対象の記事:

-.-.-

医療

シュナイダーエレクトリックがワクチン保管用フリーザーを通じて見据える、UPSの未来

掲載日:2021/10/26

シュナイダーエレクトリックがワクチン保管用フリーザーを通じて見据える、UPSの未来

これまで主にサーバーへの電力供給用途で知られていたUPS(無停電電源装置)だが、情勢の変化によって新たな活用法が求められている。その一つが新型コロナウイルスのワクチンを保管するフリーザー向けのUPSだ。本記事では、斬新な活用に至った背景とそこから見えるUPSの今後の動向について、シュナイダーエレクトリック株式会社(以下、シュナイダーエレクトリック)に話を伺った。

UPS市場の変化

近年、UPS市場に大きな変化が起きている。

これまでUPSは、サーバーにアタッチするというビジネスモデルを中心に展開してきた。しかし、最近はそれが厳しい状況にある。コロナ禍により多くの企業が経済的に影響を受け、サーバーの設置が延期されるという事態が続いているためだ。さらに2019年末頃から世界中で慢性的に続いている半導体不足も重なったことでサーバーの出荷量減少に拍車がかかり、結果としてUPSの需要も減少している。

サーバーレス案件の模索

今田 晴大氏
パートナー営業本部
第一営業部
アカウントマネージャー 
今田 晴大氏

世界的な電機メーカーであるシュナイダーエレクトリックでは、これまでとは異なるUPSの活用法を模索していた。そこでたどり着いた先は、サーバーに頼らない製品でUPSを活用するという手段だ。

「情勢の変化により、UPSを取り扱う他企業のサーバー事業の売上は昨年対比で減少すると伺っております。しかし、当社ではサーバーレス案件に力を入れることによって昨年対比プラス成長を維持する事ができました」と語るのは、シュナイダーエレクトリック パートナー営業本部 第一営業部 アカウントマネージャーの今田 晴大氏である。同社はPCやワークステーション、IoT機器向けのUPSを推し進めたことにより、本年度の売上は昨年比で二桁成長を記録するなど好調を維持している。

一方で今田氏は「コロナ禍前の2019年度と直近の売上を比べた場合、やはりもう一歩分数字が及ばない状況にありました」とも語る。そこでシュナイダーエレクトリックが新たにアプローチしたのが、新型コロナウイルスのワクチン保管用フリーザー向けUPSだ。

新しい発想「ワクチン保管用フリーザー向けUPS」

-.-.-

記事を読み、各問いに答えよ。
1. UPSはこれまで主に何への電力供給用途で知られていたか。
2. 2019年末頃から世界中で慢性的に続いているとされる不足は何か。
3. シュナイダーエレクトリックの本年度の売上は、昨年比でどのような成長を記録したか。
行は参照しなくてよい。

調べるデータ:
-.-.-

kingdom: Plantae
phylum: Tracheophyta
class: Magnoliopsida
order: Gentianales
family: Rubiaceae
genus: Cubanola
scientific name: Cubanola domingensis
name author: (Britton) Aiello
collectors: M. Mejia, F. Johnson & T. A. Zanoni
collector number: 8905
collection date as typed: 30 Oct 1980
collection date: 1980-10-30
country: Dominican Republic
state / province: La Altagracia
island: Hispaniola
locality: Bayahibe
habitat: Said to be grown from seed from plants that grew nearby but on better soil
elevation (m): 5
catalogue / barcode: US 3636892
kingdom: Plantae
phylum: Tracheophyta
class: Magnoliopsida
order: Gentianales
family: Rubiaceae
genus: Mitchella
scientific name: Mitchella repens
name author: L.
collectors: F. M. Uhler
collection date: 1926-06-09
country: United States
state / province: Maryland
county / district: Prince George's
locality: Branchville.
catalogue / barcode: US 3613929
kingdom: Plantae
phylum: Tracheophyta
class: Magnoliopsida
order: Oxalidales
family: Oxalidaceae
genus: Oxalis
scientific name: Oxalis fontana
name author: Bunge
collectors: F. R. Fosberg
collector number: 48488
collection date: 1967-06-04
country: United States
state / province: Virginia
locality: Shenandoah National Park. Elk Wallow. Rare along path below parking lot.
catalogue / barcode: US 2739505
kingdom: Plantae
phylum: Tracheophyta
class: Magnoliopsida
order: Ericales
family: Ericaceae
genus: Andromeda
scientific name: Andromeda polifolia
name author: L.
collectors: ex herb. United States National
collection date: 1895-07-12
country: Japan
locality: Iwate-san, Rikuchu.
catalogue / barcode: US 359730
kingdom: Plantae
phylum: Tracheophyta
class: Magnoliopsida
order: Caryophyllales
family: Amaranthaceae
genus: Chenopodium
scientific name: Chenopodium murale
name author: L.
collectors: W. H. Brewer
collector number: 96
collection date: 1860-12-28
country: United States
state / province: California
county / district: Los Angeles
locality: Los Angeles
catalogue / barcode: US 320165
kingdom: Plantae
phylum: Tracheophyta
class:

-.-.-

解答:
1. サーバー
2. 半導体不足
3. 二桁成長